_THE PROBLEM_.
When you reach the line containing "right eye: (786, 375)" in the entries below, begin reproducing lines exactly, and stop once the line containing "right ear: (1098, 525)" is done.

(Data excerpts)
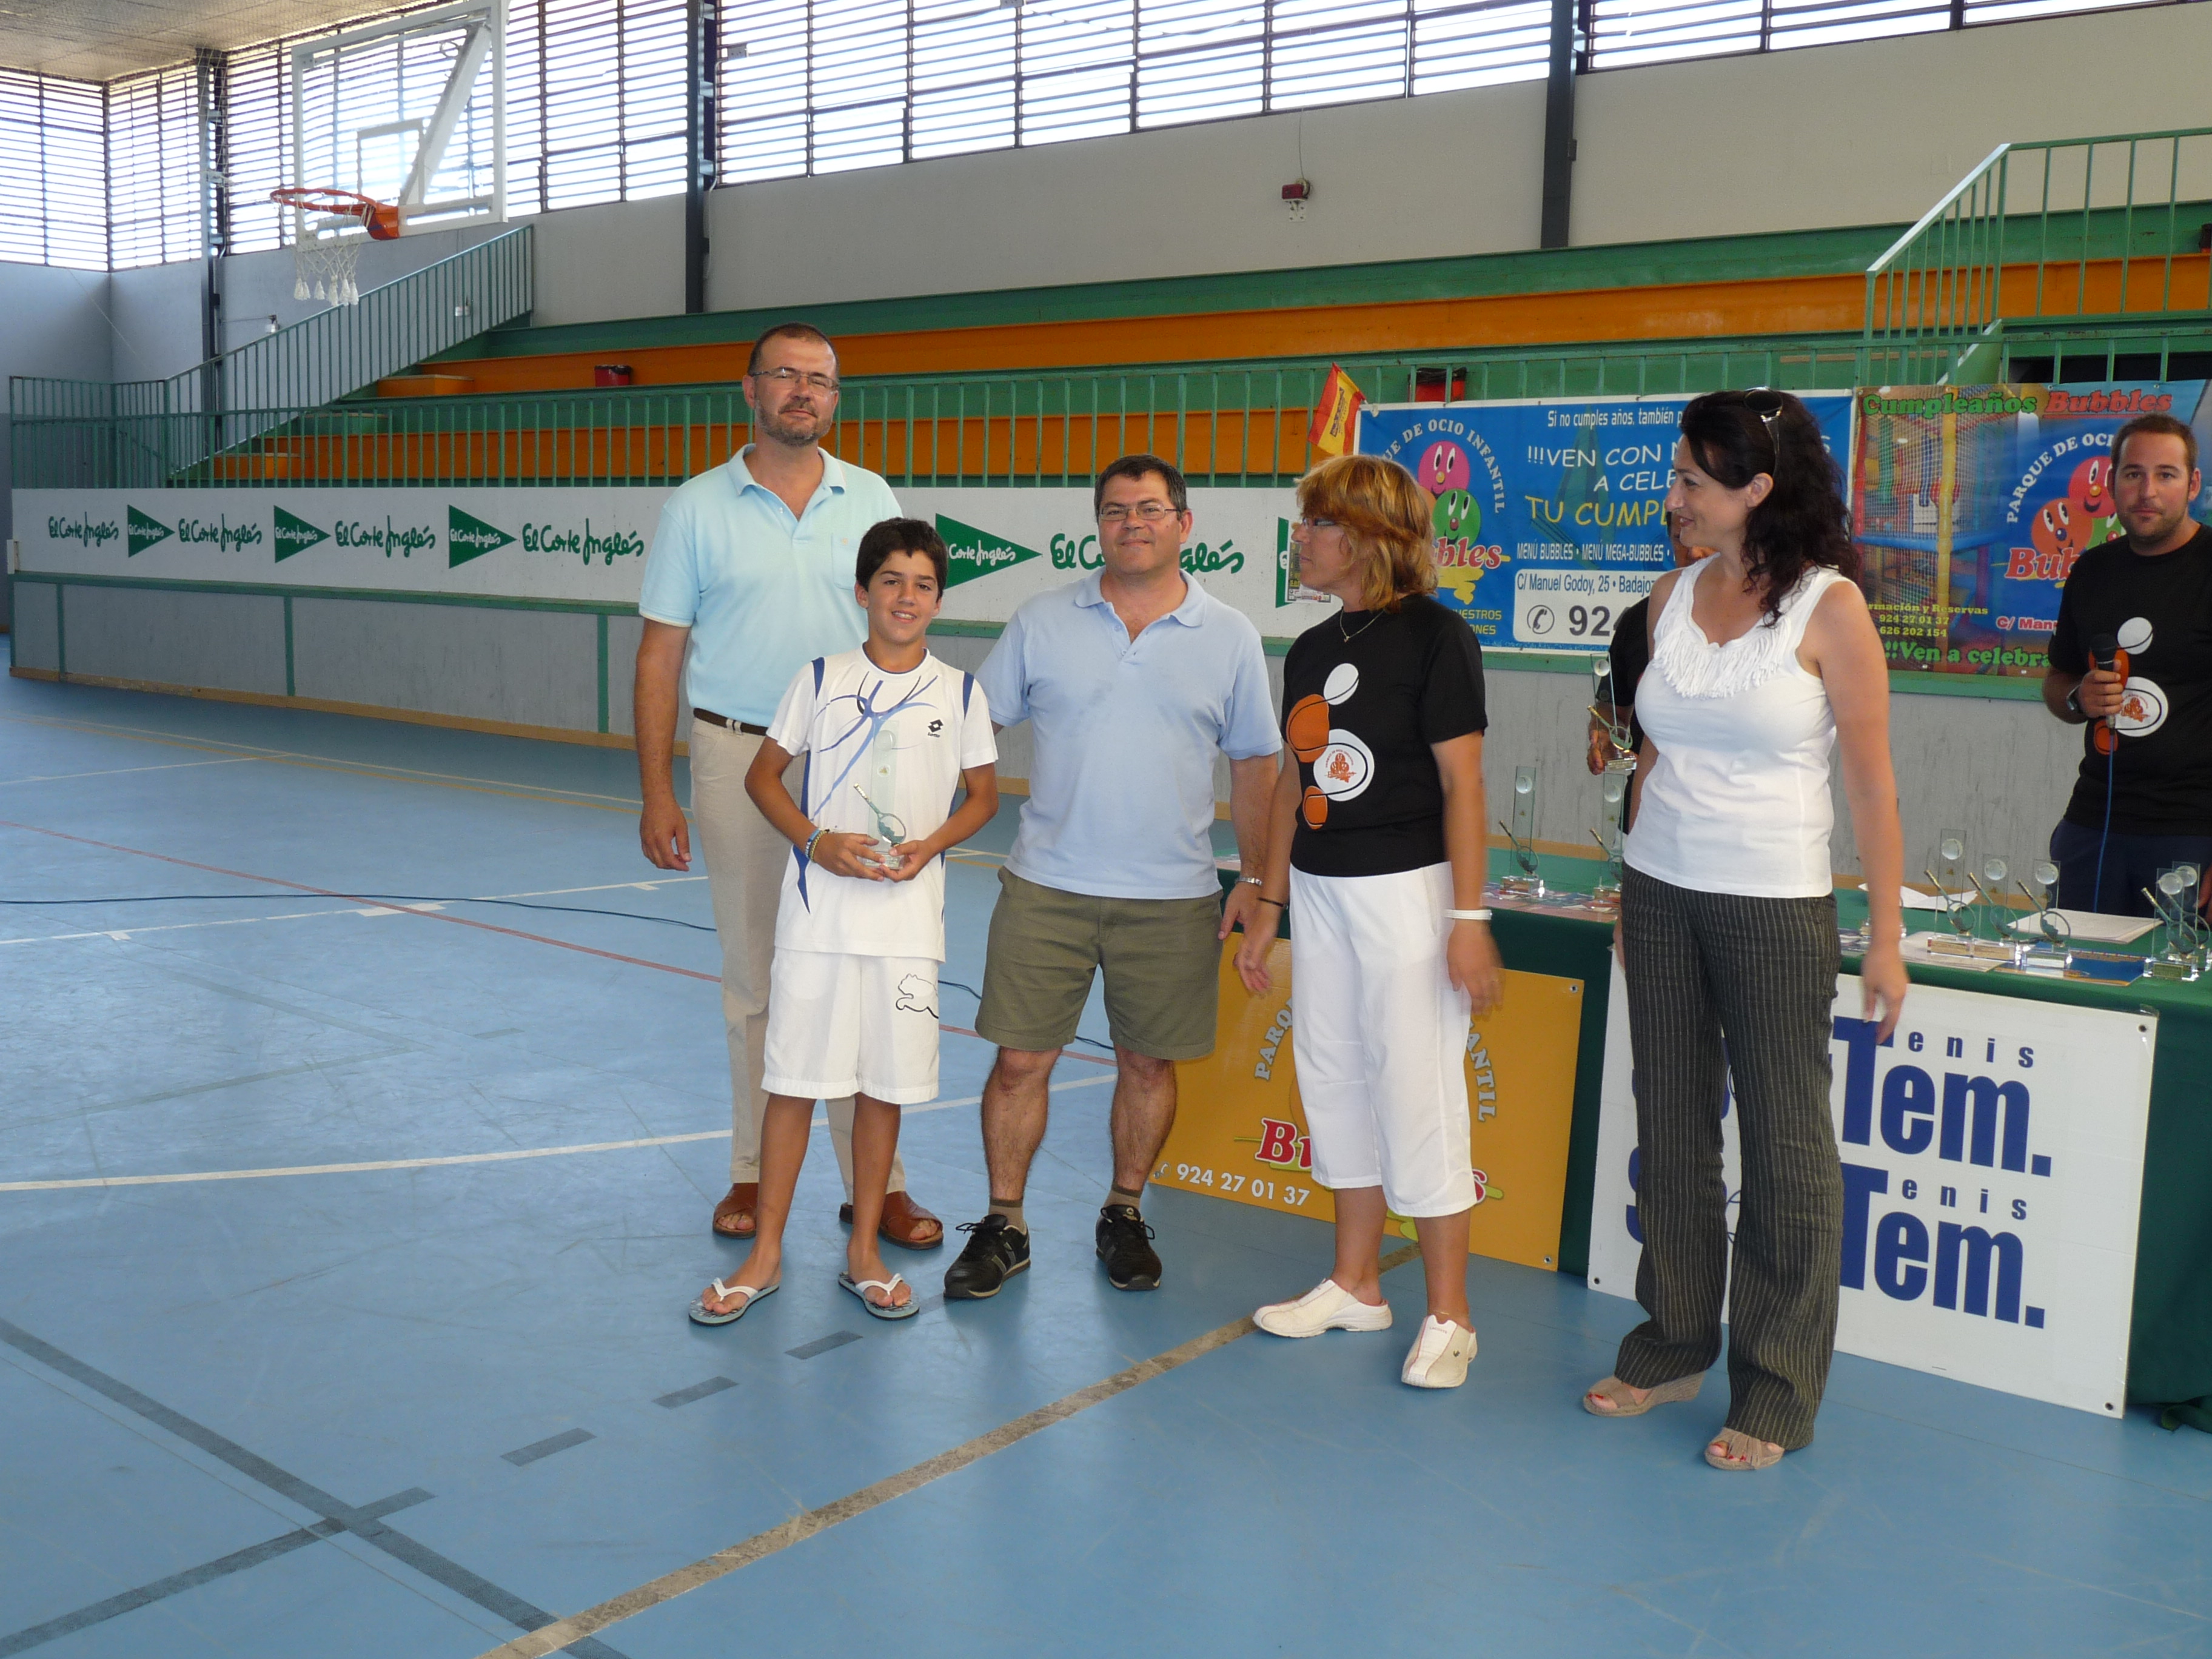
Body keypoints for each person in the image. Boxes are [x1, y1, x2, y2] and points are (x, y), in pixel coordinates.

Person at [1585, 389, 1906, 1471]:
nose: (1672, 496)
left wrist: (1885, 935)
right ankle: (1672, 1341)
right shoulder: (1666, 597)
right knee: (1671, 1127)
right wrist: (1628, 888)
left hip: (1774, 904)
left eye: (1691, 480)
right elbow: (1649, 758)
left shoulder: (1830, 608)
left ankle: (1774, 1387)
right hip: (1660, 892)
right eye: (1675, 476)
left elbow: (1872, 786)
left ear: (1756, 489)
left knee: (1785, 1147)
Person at [635, 321, 945, 1253]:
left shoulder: (872, 496)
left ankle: (878, 1185)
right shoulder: (697, 507)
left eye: (821, 379)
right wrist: (658, 791)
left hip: (859, 761)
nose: (804, 391)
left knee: (865, 972)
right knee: (758, 978)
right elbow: (660, 655)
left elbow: (903, 630)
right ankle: (751, 1170)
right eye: (786, 375)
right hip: (738, 759)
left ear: (835, 398)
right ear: (751, 389)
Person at [941, 454, 1281, 1299]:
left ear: (1184, 524)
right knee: (1019, 1063)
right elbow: (970, 728)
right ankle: (1005, 1224)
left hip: (1172, 898)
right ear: (1098, 525)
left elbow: (1255, 766)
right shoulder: (1041, 620)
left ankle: (1124, 1212)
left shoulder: (1230, 635)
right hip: (1046, 887)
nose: (1133, 523)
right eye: (1116, 510)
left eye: (1151, 509)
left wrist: (1256, 879)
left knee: (1149, 1067)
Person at [1233, 454, 1503, 1390]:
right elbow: (1293, 784)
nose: (1300, 539)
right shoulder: (1311, 648)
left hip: (1409, 894)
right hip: (1320, 892)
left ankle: (1451, 1316)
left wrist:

_RESPONSE BOX_.
right eye: (786, 375)
right hip: (738, 759)
left ear: (835, 398)
right ear: (751, 389)
Person at [941, 454, 1281, 1299]:
left ear: (1184, 524)
right knee: (1019, 1063)
right elbow: (970, 728)
right ankle: (1005, 1224)
left hip: (1172, 898)
right ear: (1098, 525)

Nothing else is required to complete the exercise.